Angiotensin-converting enzyme inhibitors (ACEIs) and angiotensin receptor blockers (ARBs) are commonly used antihypertensive medications that have been reported to affect aberrant angiogenesis and the dysregulated inflammatory response. Because of such mechanisms, it was hypothesized that these medications might affect the tumor response to neoadjuvant radiation in patients with rectal cancer.METHODS:
One hundred fifteen patients who were treated with neoadjuvant radiation at the University of Wisconsin (UW) between 1999 and 2012 were identified. Univariate analyses were performed with anonymized patient data. In a second independent data set, 186 patients with rectal cancer who were treated with neoadjuvant radiation at the Queen's Medical Center of the University of Hawaii (UH) between 1995 and 2010 were identified. These data were independently analyzed as before. Multivariate analyses were performed with aggregate data.RESULTS:
Among patients taking ACEIs/ARBs in the UW data set, a significant 3-fold increase in the rate of pathologic complete response (pCR) to neoadjuvant therapy (52% vs 17%, P = .001) was observed. This finding was confirmed in the UH data set, in which a significant 2-fold–increased pCR rate (24% vs 12%, P = .03) was observed. Identified patient and treatment characteristics were otherwise balanced between patients taking and not taking ACEIs/ARBs. No significant effect was observed on pCR rates with other medications, including statins, metformin, and aspirin. Multivariate analyses of aggregate data identified ACEI/ARB use as a strong predictor of pCR (odds ratio, 4.02; 95% confidence interval, 2.06-7.82; P < .001).CONCLUSIONS:
The incidental use of ACEIs/ARBs among patients with rectal cancer is associated with a significantly increased rate of pCR after neoadjuvant treatment.

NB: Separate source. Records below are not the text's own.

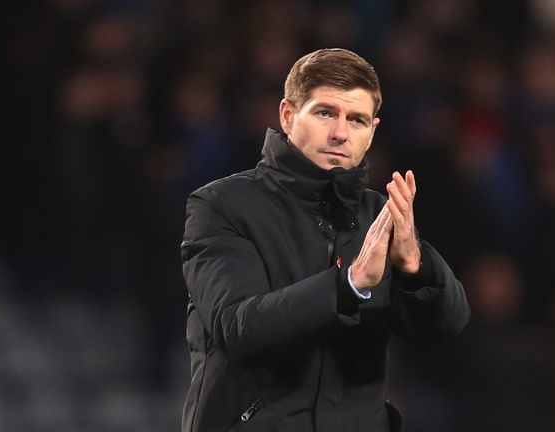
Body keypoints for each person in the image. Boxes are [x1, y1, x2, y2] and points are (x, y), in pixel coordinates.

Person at [180, 48, 470, 432]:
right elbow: (238, 328)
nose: (340, 133)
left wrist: (417, 269)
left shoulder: (378, 215)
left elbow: (445, 328)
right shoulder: (222, 205)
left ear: (372, 132)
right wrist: (348, 286)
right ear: (287, 115)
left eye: (357, 120)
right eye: (324, 113)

The incidental use of angiotensin-converting enzyme inhibitors and angiotensin receptor blockers among rectal cancer patients receiving neoadjuvant radiotherapy is associated with an increased rate of pathological complete response. This finding is verified in a second independent database, and a multivariate aggregate analysis shows that the use of these medications is a strong predictor of a pathologic complete response.